# Buggy question



## flyrod4steelhead (Mar 14, 2002)

I seen this buggy while drving down M20 this evening. I have been looking around for a sand rail, but I haven't seen any this year so far. How much do these bad boy's usually run anyway's? I have seen them for as much $3,000. 

So, has anyone ever heared of Spohw Creation's in Riverdale, MI? It is a 4-wheel buggy, that was built this year 2003, has a 1993 580 Artic Cat engine with 120hp. It is green, Electric start, Atuomatic. It looks like a Sand Rail, but compact. It's about the size of a VW Beetle.

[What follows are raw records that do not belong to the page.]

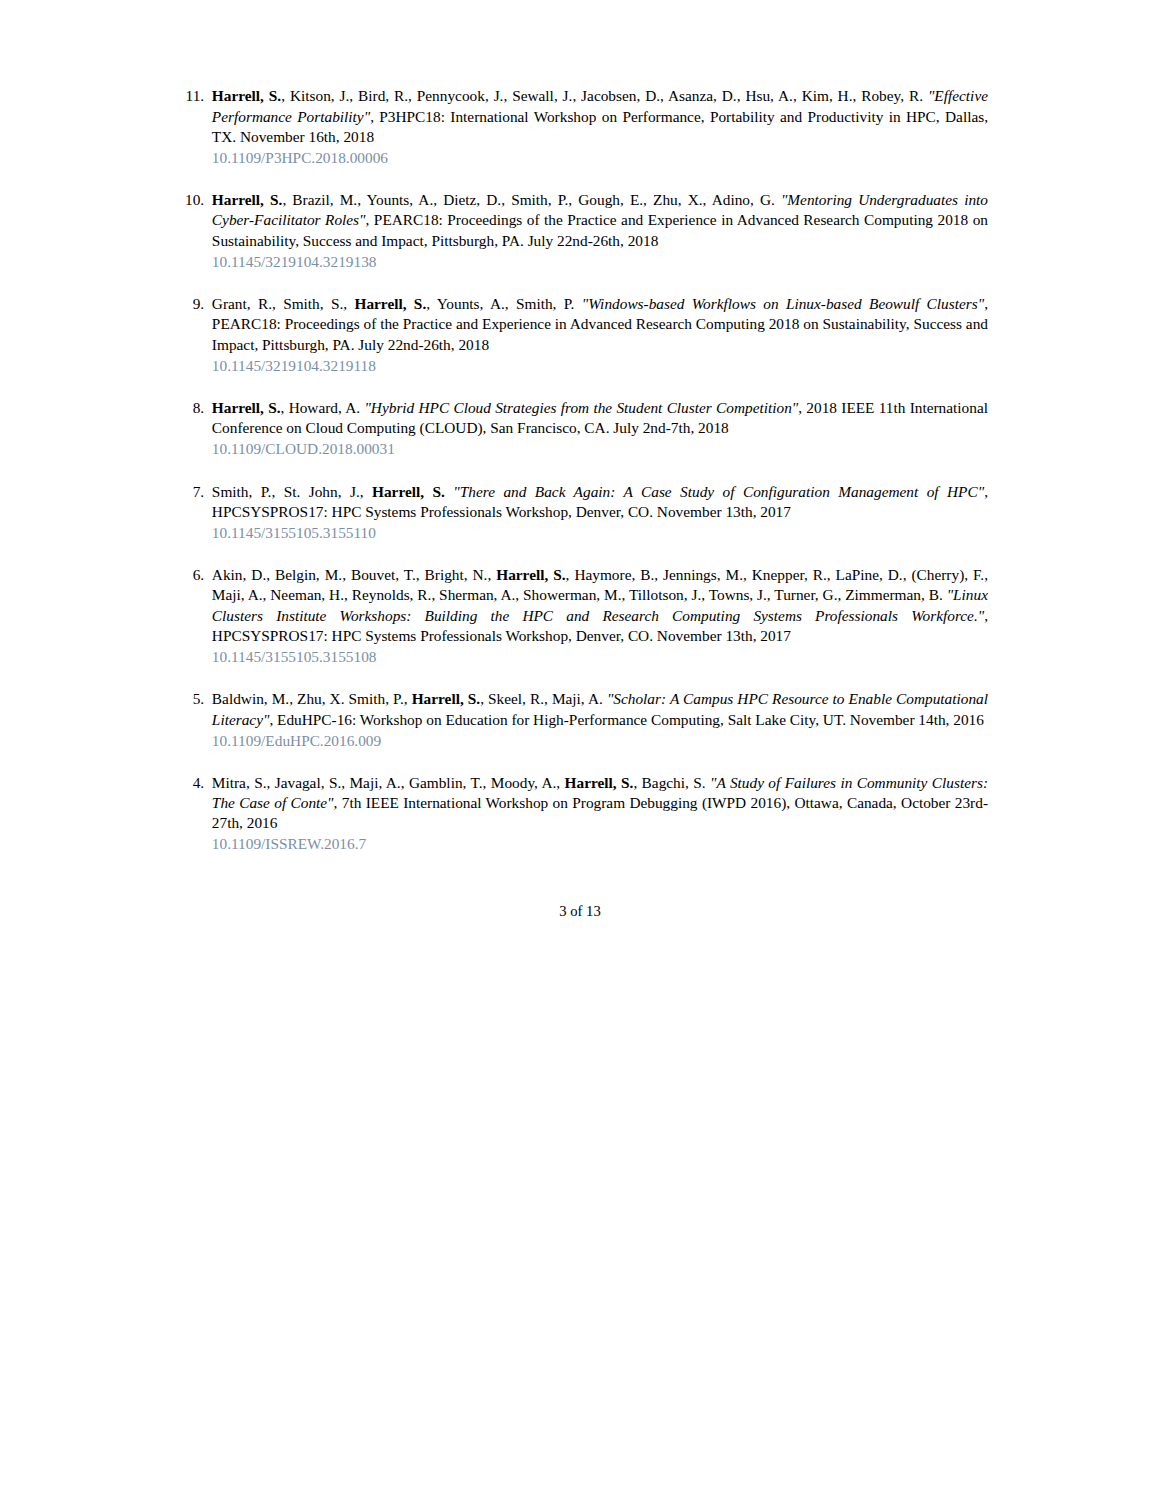11. Harrell, S., Kitson, J., Bird, R., Pennycook, J., Sewall, J., Jacobsen, D., Asanza, D., Hsu, A., Kim, H., Robey, R. "Effective Performance Portability", P3HPC18: International Workshop on Performance, Portability and Productivity in HPC, Dallas, TX. November 16th, 2018 10.1109/P3HPC.2018.00006
10. Harrell, S., Brazil, M., Younts, A., Dietz, D., Smith, P., Gough, E., Zhu, X., Adino, G. "Mentoring Undergraduates into Cyber-Facilitator Roles", PEARC18: Proceedings of the Practice and Experience in Advanced Research Computing 2018 on Sustainability, Success and Impact, Pittsburgh, PA. July 22nd-26th, 2018 10.1145/3219104.3219138
9. Grant, R., Smith, S., Harrell, S., Younts, A., Smith, P. "Windows-based Workflows on Linux-based Beowulf Clusters", PEARC18: Proceedings of the Practice and Experience in Advanced Research Computing 2018 on Sustainability, Success and Impact, Pittsburgh, PA. July 22nd-26th, 2018 10.1145/3219104.3219118
8. Harrell, S., Howard, A. "Hybrid HPC Cloud Strategies from the Student Cluster Competition", 2018 IEEE 11th International Conference on Cloud Computing (CLOUD), San Francisco, CA. July 2nd-7th, 2018 10.1109/CLOUD.2018.00031
7. Smith, P., St. John, J., Harrell, S. "There and Back Again: A Case Study of Configuration Management of HPC", HPCSYSPROS17: HPC Systems Professionals Workshop, Denver, CO. November 13th, 2017 10.1145/3155105.3155110
6. Akin, D., Belgin, M., Bouvet, T., Bright, N., Harrell, S., Haymore, B., Jennings, M., Knepper, R., LaPine, D., (Cherry), F., Maji, A., Neeman, H., Reynolds, R., Sherman, A., Showerman, M., Tillotson, J., Towns, J., Turner, G., Zimmerman, B. "Linux Clusters Institute Workshops: Building the HPC and Research Computing Systems Professionals Workforce.", HPCSYSPROS17: HPC Systems Professionals Workshop, Denver, CO. November 13th, 2017 10.1145/3155105.3155108
5. Baldwin, M., Zhu, X. Smith, P., Harrell, S., Skeel, R., Maji, A. "Scholar: A Campus HPC Resource to Enable Computational Literacy", EduHPC-16: Workshop on Education for High-Performance Computing, Salt Lake City, UT. November 14th, 2016 10.1109/EduHPC.2016.009
4. Mitra, S., Javagal, S., Maji, A., Gamblin, T., Moody, A., Harrell, S., Bagchi, S. "A Study of Failures in Community Clusters: The Case of Conte", 7th IEEE International Workshop on Program Debugging (IWPD 2016), Ottawa, Canada, October 23rd-27th, 2016 10.1109/ISSREW.2016.7
3 of 13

If anyone can give me an idea as to much this little dude would go for, that would be great, if not, that is ok.

Thanks for any info.


----------



## keith miller (Oct 3, 2001)

fr4s
this is the wrong plce to get that info.
i would goto http://www.dune-buggy.com/ for that info.
the link th the top left of that page is where you can get that & more.
3k for a running moving rail is average.
speed is only a question of money

as for that particular one ...worth ????
it sounds badly under powered!
a vw air cooled motor can kick 30 hp to 500+hp.
a small sled motor in a rail frame????

good luck
keith


----------



## knockoff64 (Oct 14, 2001)

Keiths right, A VW engine is the way to go. Enough horsies to move it along, easy to maintain and easy to find parts.

Those Mini-Rails, don't have the guts to get you up hills or through loose sand.

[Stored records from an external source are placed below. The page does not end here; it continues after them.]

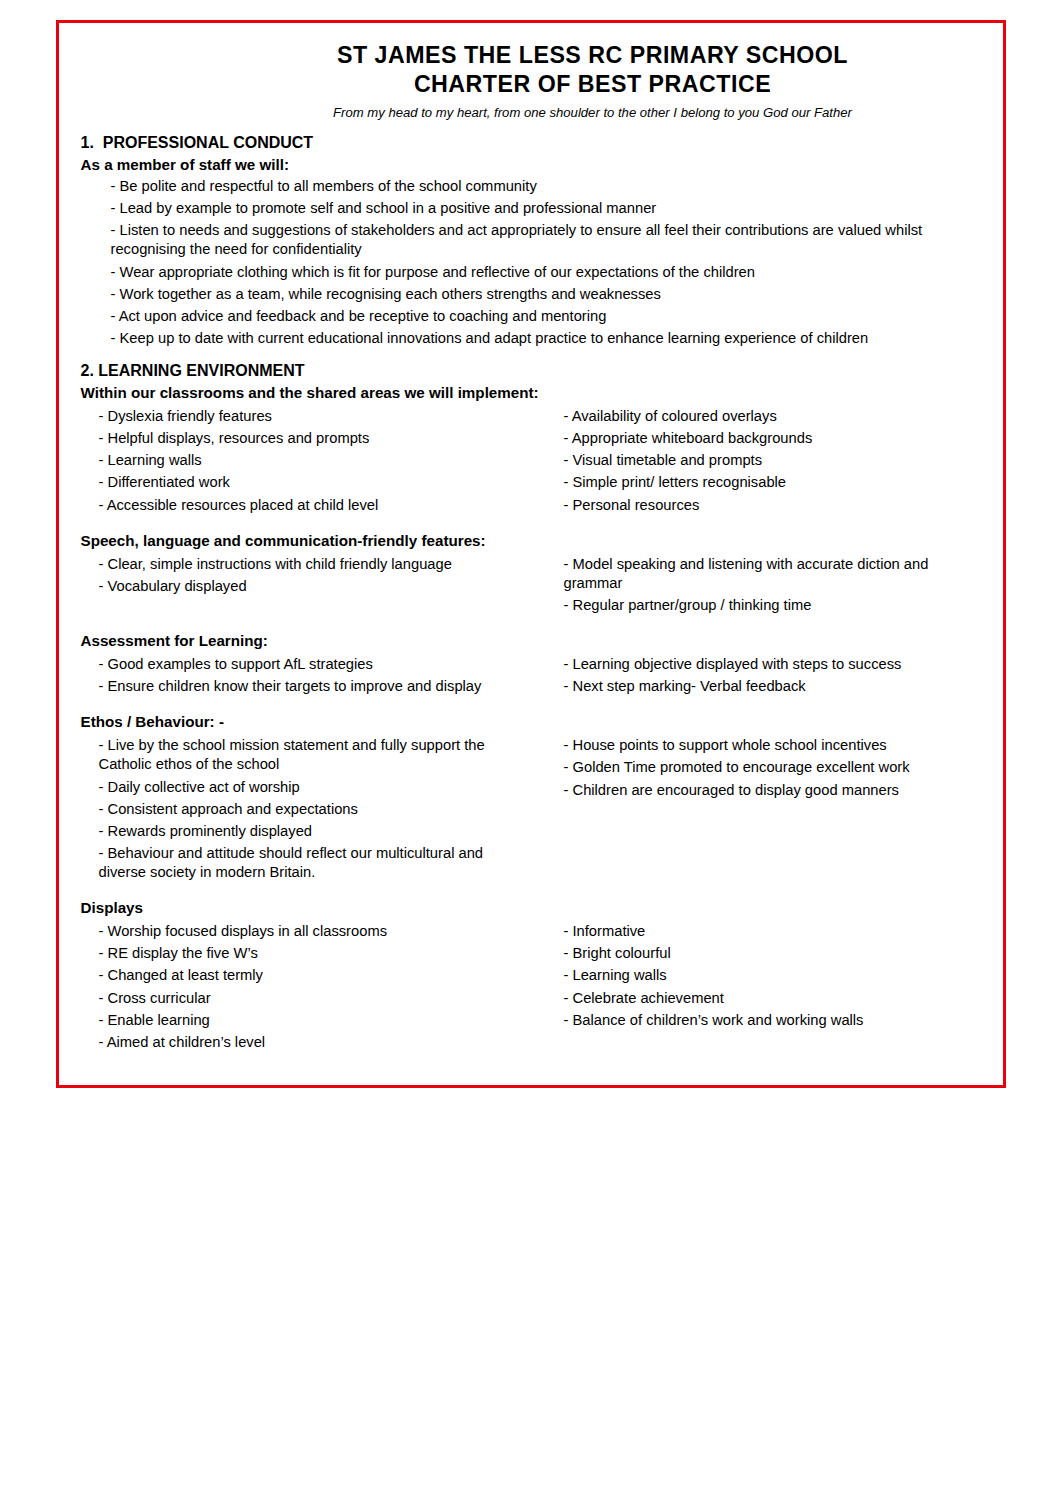ST JAMES THE LESS RC PRIMARY SCHOOL
CHARTER OF BEST PRACTICE
From my head to my heart, from one shoulder to the other I belong to you God our Father
1. PROFESSIONAL CONDUCT
As a member of staff we will:
Be polite and respectful to all members of the school community
Lead by example to promote self and school in a positive and professional manner
Listen to needs and suggestions of stakeholders and act appropriately to ensure all feel their contributions are valued whilst recognising the need for confidentiality
Wear appropriate clothing which is fit for purpose and reflective of our expectations of the children
Work together as a team, while recognising each others strengths and weaknesses
Act upon advice and feedback and be receptive to coaching and mentoring
Keep up to date with current educational innovations and adapt practice to enhance learning experience of children
2. LEARNING ENVIRONMENT
Within our classrooms and the shared areas we will implement:
Dyslexia friendly features
Helpful displays, resources and prompts
Learning walls
Differentiated work
Accessible resources placed at child level
Availability of coloured overlays
Appropriate whiteboard backgrounds
Visual timetable and prompts
Simple print/ letters recognisable
Personal resources
Speech, language and communication-friendly features:
Clear, simple instructions with child friendly language
Vocabulary displayed
Model speaking and listening with accurate diction and grammar
Regular partner/group / thinking time
Assessment for Learning:
Good examples to support AfL strategies
Ensure children know their targets to improve and display
Learning objective displayed with steps to success
Next step marking- Verbal feedback
Ethos / Behaviour: -
Live by the school mission statement and fully support the Catholic ethos of the school
Daily collective act of worship
Consistent approach and expectations
Rewards prominently displayed
Behaviour and attitude should reflect our multicultural and diverse society in modern Britain.
House points to support whole school incentives
Golden Time promoted to encourage excellent work
Children are encouraged to display good manners
Displays
Worship focused displays in all classrooms
RE display the five W’s
Changed at least termly
Cross curricular
Enable learning
Aimed at children’s level
Informative
Bright colourful
Learning walls
Celebrate achievement
Balance of children’s work and working walls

Another word of advice (I have 3 freinds with rails). Don't buy one unless you like to wrench and weld and... They are fun, but a lot of work.

P.S. One freind has a four seater with a Turbo T-bird motor, 90 MPH in about 200yds! He has to pump the clutch to keep the front end down!


----------



## ESOX (Nov 20, 2000)

I have a buddy with a 4.3L in his rail. That thing is a low flying jet.
I have seen them with small block V8's, they must be an insane ride.


----------